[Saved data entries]
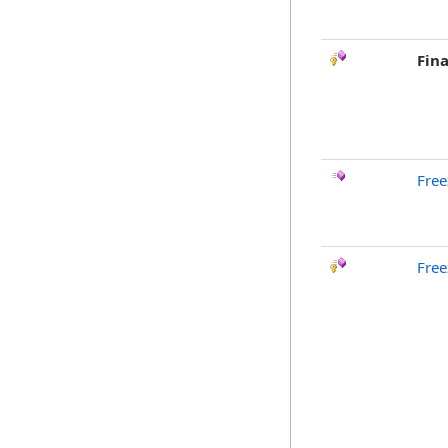
Fina
Free
Free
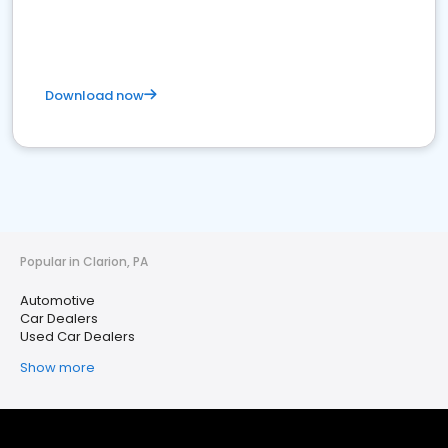
Download now
Popular in Clarion, PA
Automotive
Car Dealers
Used Car Dealers
Show more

### WORK INSTRUCTION
Reproduce every line of text in the data word for word, leaving out the pictures.

### EXERCISE OUTPUT
Fina
Free
Free
Download now
Popular in Clarion, PA
Automotive
Car Dealers
Used Car Dealers
Show more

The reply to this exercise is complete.